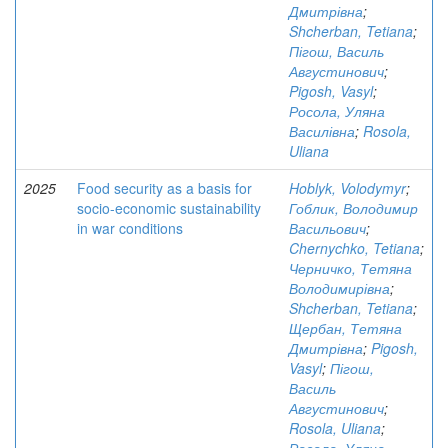
Дмитрівна
;
Shcherban, Tetiana
;
Пігош, Василь
Августинович
;
Pigosh, Vasyl
;
Росола, Уляна
Василівна
;
Rosola,
Uliana
2025
Food security as a basis for
Hoblyk, Volodymyr
;
socio-economic sustainability
Гоблик, Володимир
in war conditions
Васильович
;
Chernychko, Tetiana
;
Черничко, Тетяна
Володимирівна
;
Shcherban, Tetiana
;
Щербан, Тетяна
Дмитрівна
;
Pigosh,
Vasyl
;
Пігош,
Василь
Августинович
;
Rosola, Uliana
;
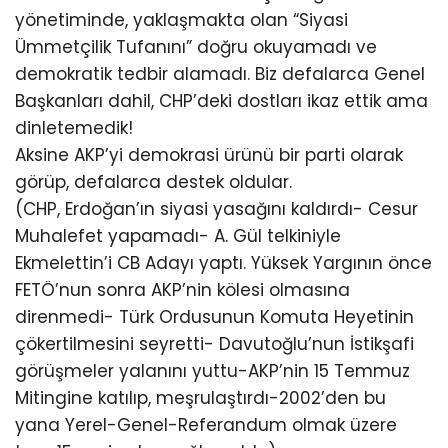
yönetiminde, yaklaşmakta olan “Siyasi
Ümmetçilik Tufanını” doğru okuyamadı ve
demokratik tedbir alamadı. Biz defalarca Genel
Başkanları dahil, CHP’deki dostları ikaz ettik ama
dinletemedik!
Aksine AKP’yi demokrasi ürünü bir parti olarak
görüp, defalarca destek oldular.
(CHP, Erdoğan’ın siyasi yasağını kaldırdı- Cesur
Muhalefet yapamadı- A. Gül telkiniyle
Ekmelettin’i CB Adayı yaptı. Yüksek Yargının önce
FETÖ’nun sonra AKP’nin kölesi olmasına
direnmedi- Türk Ordusunun Komuta Heyetinin
çökertilmesini seyretti- Davutoğlu’nun İstikşafi
görüşmeler yalanını yuttu-AKP’nin 15 Temmuz
Mitingine katılıp, meşrulaştırdı-2002’den bu
yana Yerel-Genel-Referandum olmak üzere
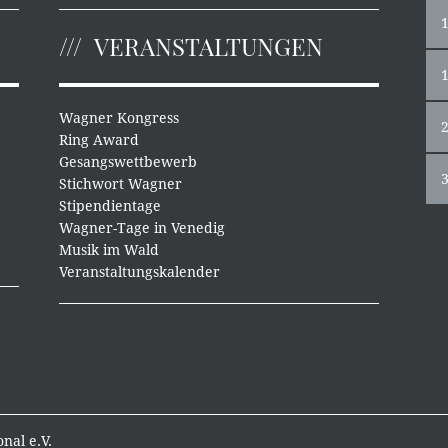
VERANSTALTUNGEN
Wagner Kongress
Ring Award
Gesangswettbewerb
Stichwort Wagner
Stipendientage
Wagner-Tage in Venedig
Musik im Wald
Veranstaltungskalender
nal e.V.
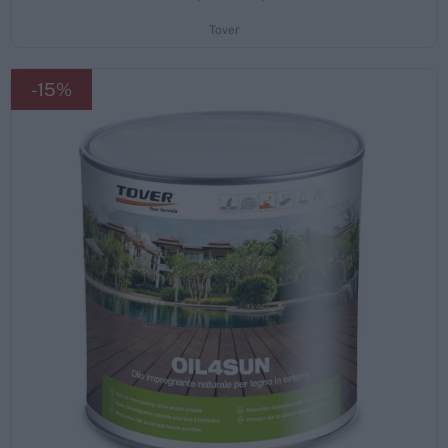
Tover
-15%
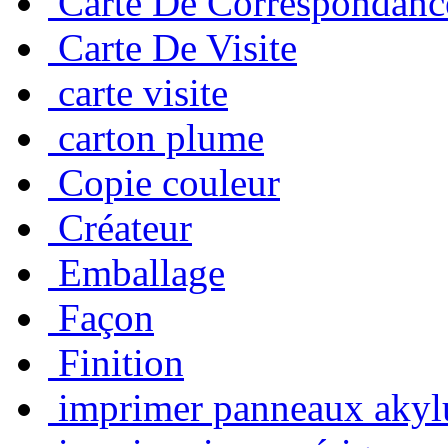
Carte De Correspondanc
Carte De Visite
carte visite
carton plume
Copie couleur
Créateur
Emballage
Façon
Finition
imprimer panneaux akyl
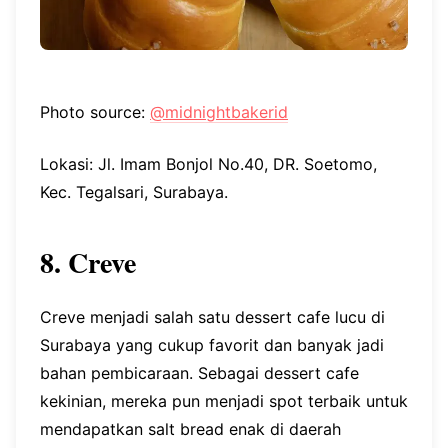
Photo source:
@midnightbakerid
Lokasi: Jl. Imam Bonjol No.40, DR. Soetomo,
Kec. Tegalsari, Surabaya.
8. Creve
Creve menjadi salah satu dessert cafe lucu di
Surabaya yang cukup favorit dan banyak jadi
bahan pembicaraan. Sebagai dessert cafe
kekinian, mereka pun menjadi spot terbaik untuk
mendapatkan salt bread enak di daerah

▶ Instruction: Your answer must be every line from the listing above that holds the string "cafe".

▶ Written answer:
Creve menjadi salah satu dessert cafe lucu di
bahan pembicaraan. Sebagai dessert cafe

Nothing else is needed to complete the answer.